At zero temperature, the states that minimize the energy of the system are ferromagnetic states, that is all, the arrows point in the same direction. However, there is an infinite number of such states, since given such a configuration (say, all the spins point along the "x" direction), one can turn all the spins by an arbitrary angle, and the system still has the minimum energy possible by symmetry. This implies that one can create excitations with arbitrary small energy (would be Goldstone modes if the system was truly ordered).

At finite but small temperature, these low-energy excitations destroy the order (the alignment of the spins), in agreement with Mermin-Wagner theorem. However, one can show that the system has nevertheless long-range correlations (that decay algebraically) due to these same low-energy excitations. This analysis (called a spin-wave analysis) cannot be trusted at very high-temperature, where we expect that the system is totally disordered, with short-range correlations.

*-*-*

● REQUEST A
Set down the rows exactly, starting with their first line and going on through the line that contains "subtitle It works". Leave the pictures out of your answer.
The text and the rows have nothing to do with each other.

● EXTRACTED ENTRIES
*-*-*

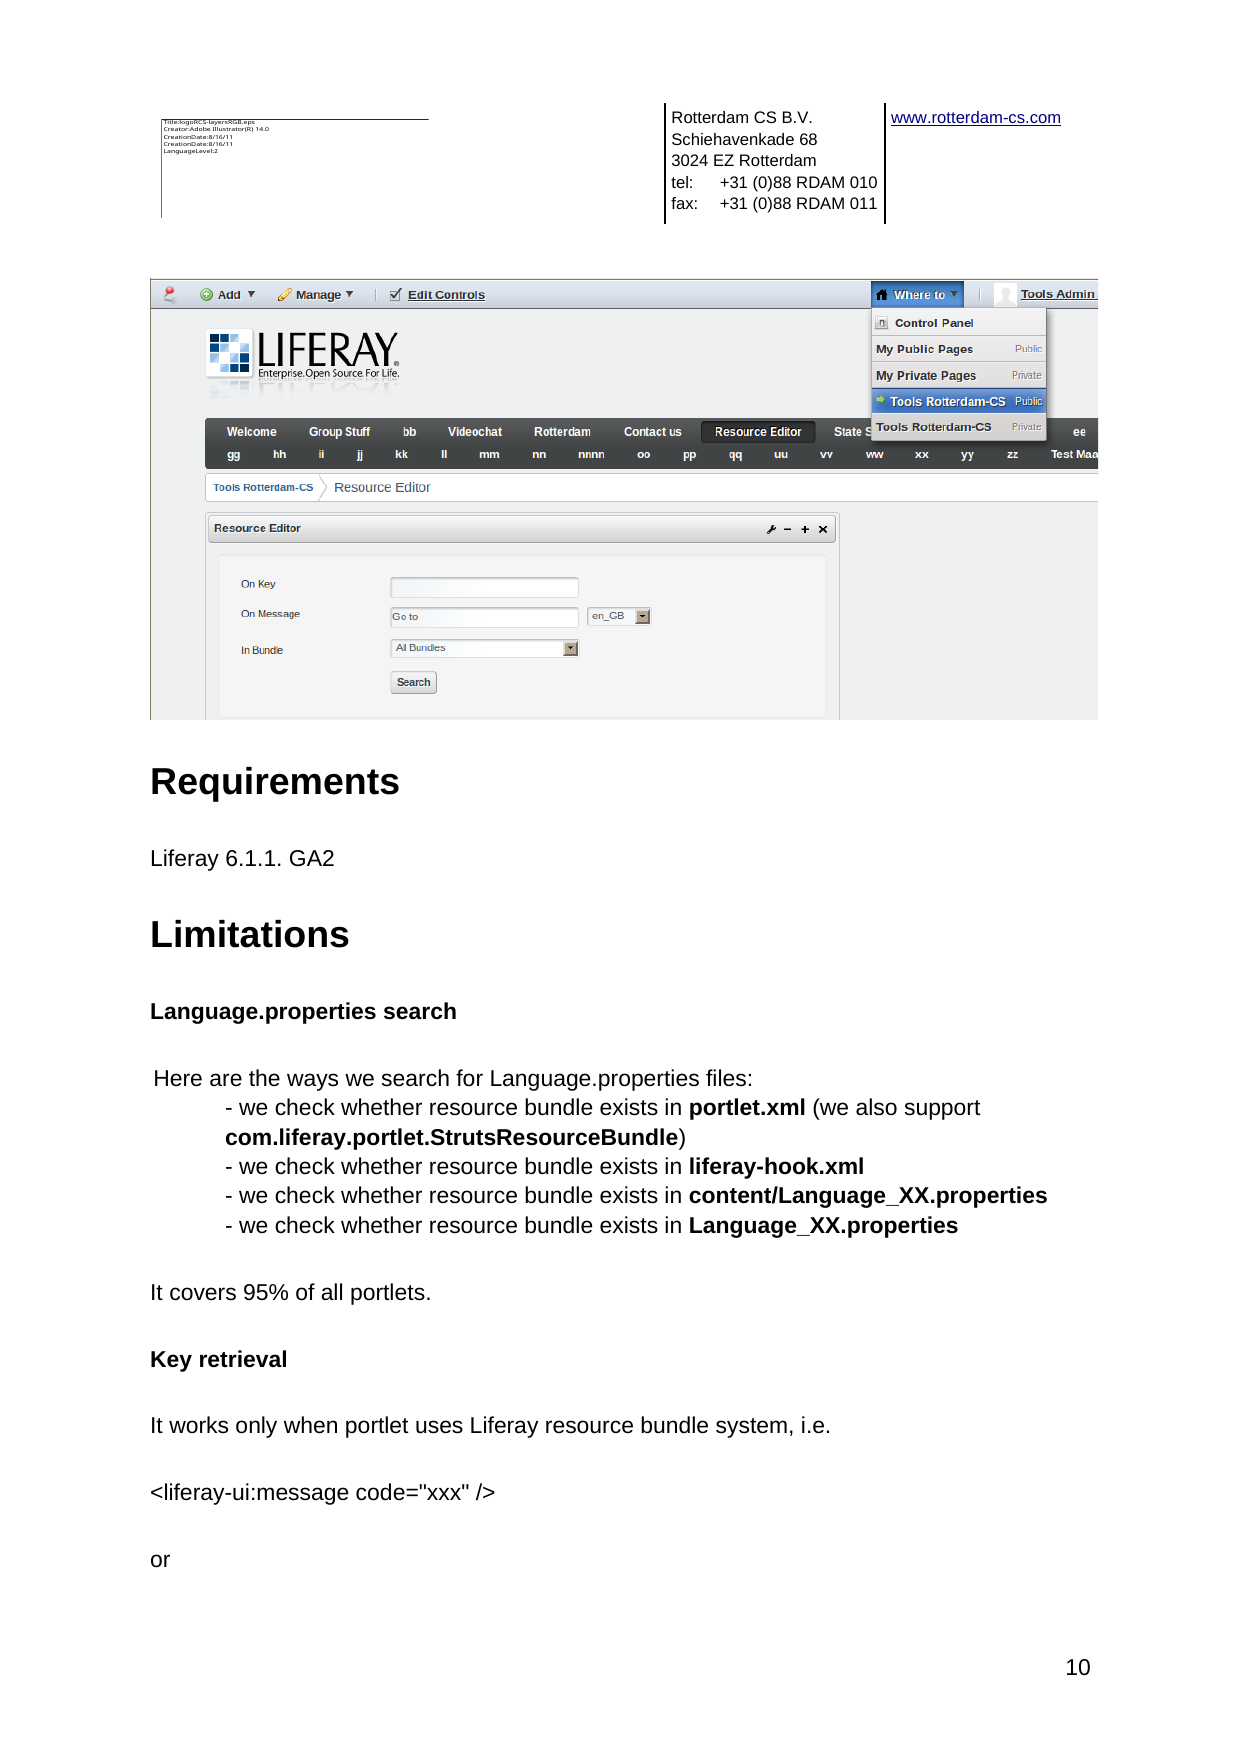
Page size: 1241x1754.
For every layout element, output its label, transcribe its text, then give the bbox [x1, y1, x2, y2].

subtitle Here are the ways we search for Language.properties files: - we check whether resource bundle exists in portlet.xml (we also support com.liferay.portlet.StrutsResourceBundle) - we check whether resource bundle exists in liferay-hook.xml - we check whether resource bundle exists in content/Language_XX.properties - we check whether resource bundle exists in Language_XX.properties [45, 1066, 1091, 1238]
subtitle Requirements [150, 761, 1091, 802]
picture [150, 278, 1099, 720]
subtitle Key retrieval [150, 1346, 1091, 1372]
subtitle It works only when portlet uses Liferay resource bundle system, i.e. [150, 1413, 1091, 1439]
subtitle It covers 95% of all portlets. [150, 1279, 1091, 1305]
subtitle Language.properties search [150, 999, 1091, 1024]
subtitle or [150, 1547, 1091, 1573]
subtitle Limitations [150, 913, 1091, 955]
subtitle Liferay 6.1.1. GA2 [150, 846, 1091, 872]
subtitle <liferay-ui:message code="xxx" /> [150, 1480, 1091, 1506]
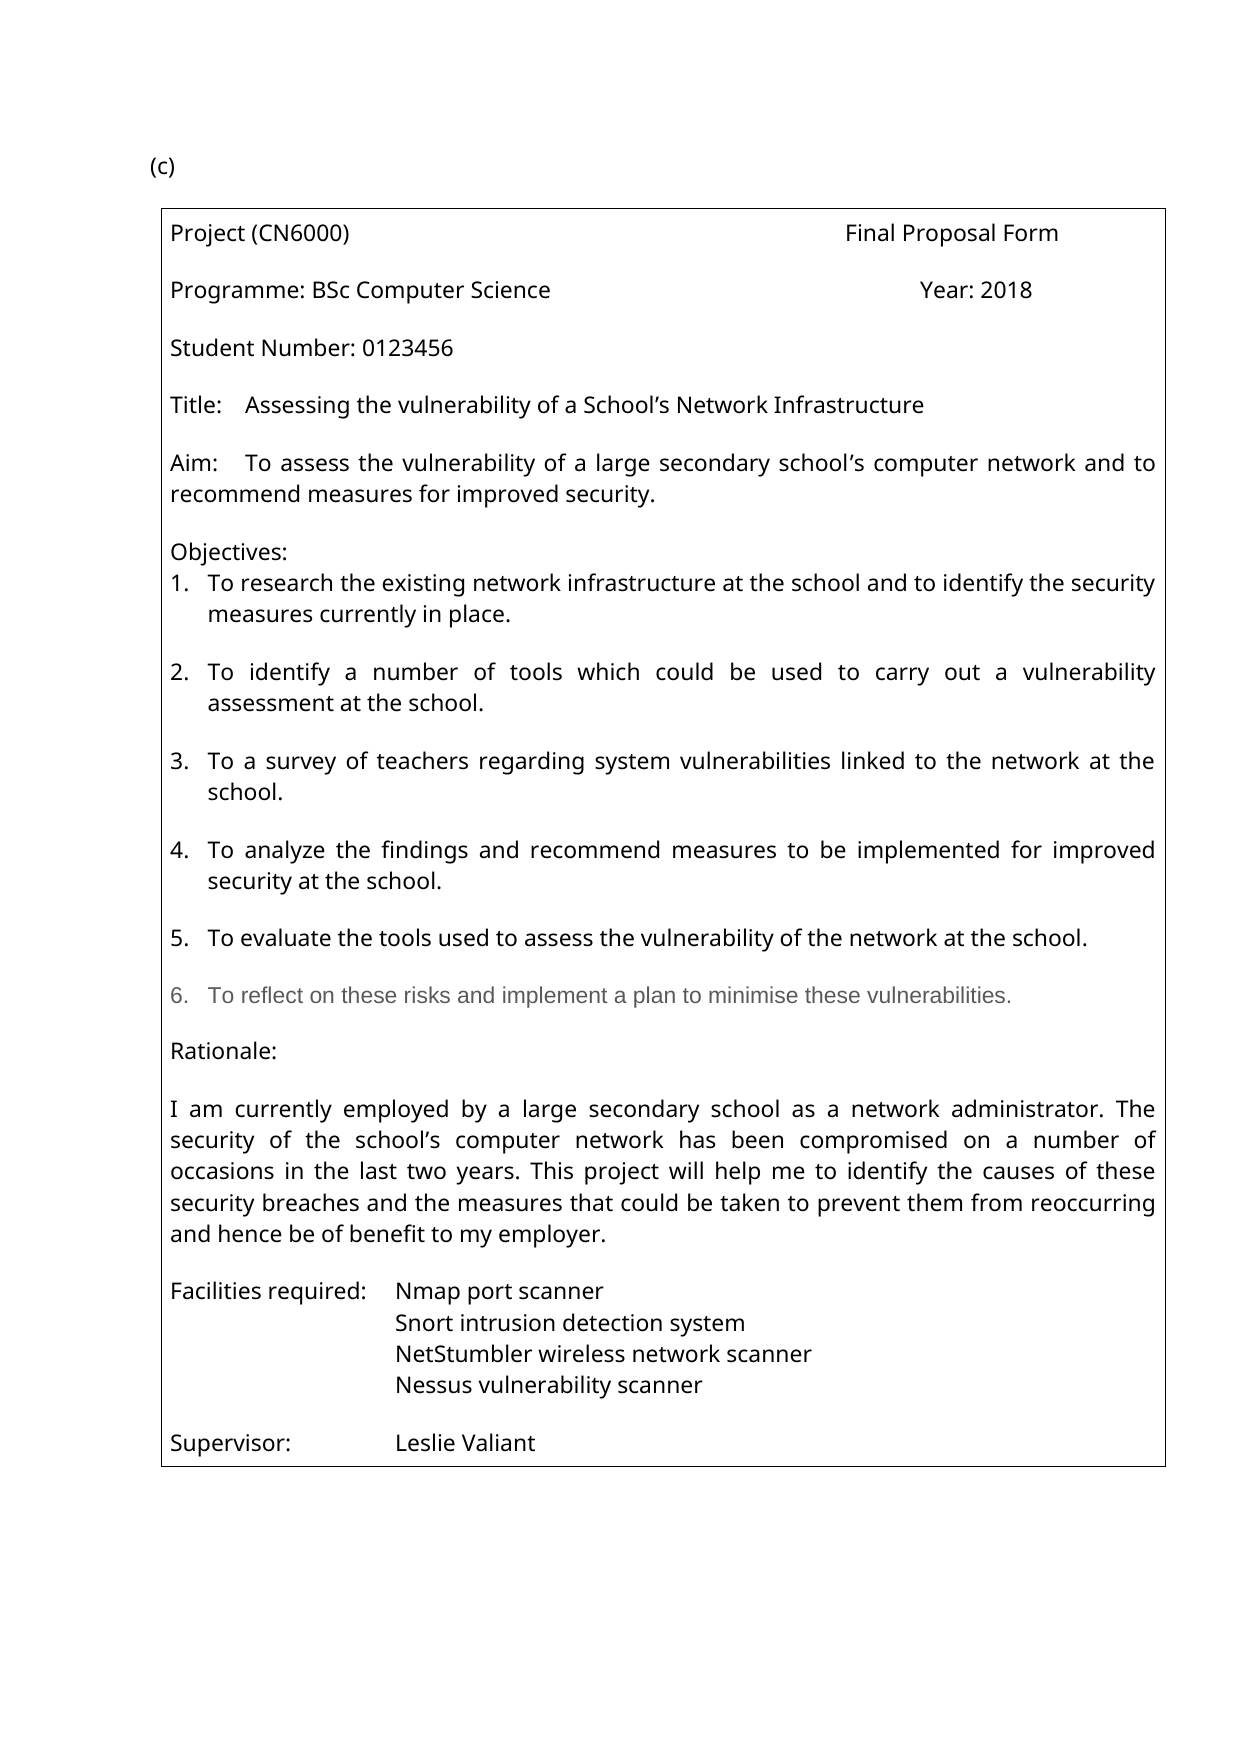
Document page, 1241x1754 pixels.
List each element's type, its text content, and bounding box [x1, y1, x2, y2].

table_header Project (CN6000) Final Proposal Form Programme: BSc Computer Science Year: 2018 Student Number: 0123456 Title: Assessing the vulnerability of a School’s Network Infrastructure Aim: To assess the vulnerability of a large secondary school’s computer network and to recommend measures for improved security. Objectives: To research the existing network infrastructure at the school and to identify the security measures currently in place. To identify a number of tools which could be used to carry out a vulnerability assessment at the school. To a survey of teachers regarding system vulnerabilities linked to the network at the school. To analyze the findings and recommend measures to be implemented for improved security at the school. To evaluate the tools used to assess the vulnerability of the network at the school. To reflect on these risks and implement a plan to minimise these vulnerabilities. Rationale: I am currently employed by a large secondary school as a network administrator. The security of the school’s computer network has been compromised on a number of occasions in the last two years. This project will help me to identify the causes of these security breaches and the measures that could be taken to prevent them from reoccurring and hence be of benefit to my employer. Facilities required: Nmap port scanner Snort intrusion detection system NetStumbler wireless network scanner Nessus vulnerability scanner Supervisor: Leslie Valiant [162, 209, 1165, 1466]
text (c) [150, 150, 1090, 181]
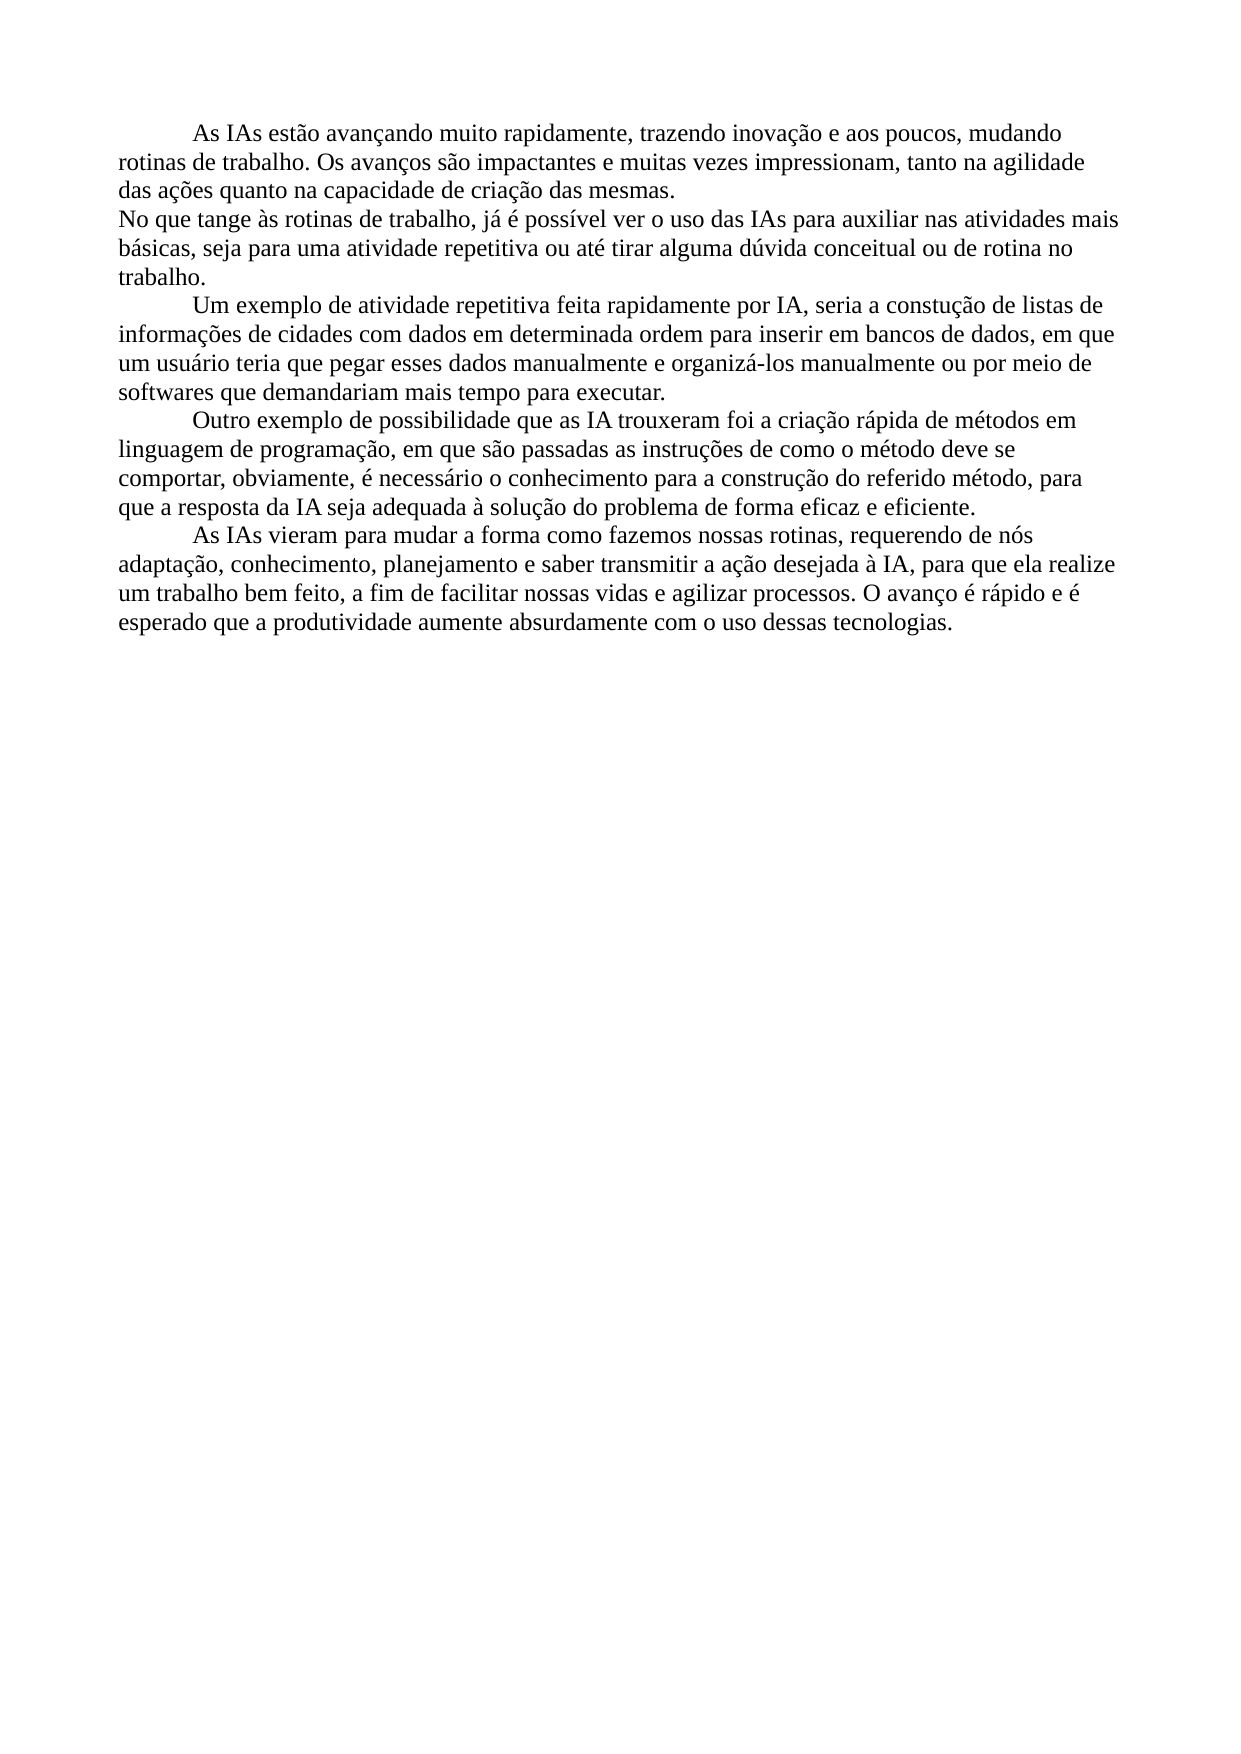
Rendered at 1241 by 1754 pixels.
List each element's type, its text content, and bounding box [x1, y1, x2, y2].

*-*-*

● REQUEST B
From the text on spin order, copy the passage starting with "At finite but" and going on through "with short-range correlations." word for word.

● FINISHED ANSWER A
Page size: 1241x1754.
For every layout element, output its label, transcribe its text, then give the bbox [x1, y1, x2, y2].

subtitle Here are the ways we search for Language.properties files: - we check whether resource bundle exists in portlet.xml (we also support com.liferay.portlet.StrutsResourceBundle) - we check whether resource bundle exists in liferay-hook.xml - we check whether resource bundle exists in content/Language_XX.properties - we check whether resource bundle exists in Language_XX.properties [45, 1066, 1091, 1238]
subtitle Requirements [150, 761, 1091, 802]
picture [150, 278, 1099, 720]
subtitle Key retrieval [150, 1346, 1091, 1372]
subtitle It works only when portlet uses Liferay resource bundle system, i.e. [150, 1413, 1091, 1439]

● FINISHED ANSWER B
At finite but small temperature, these low-energy excitations destroy the order (the alignment of the spins), in agreement with Mermin-Wagner theorem. However, one can show that the system has nevertheless long-range correlations (that decay algebraically) due to these same low-energy excitations. This analysis (called a spin-wave analysis) cannot be trusted at very high-temperature, where we expect that the system is totally disordered, with short-range correlations.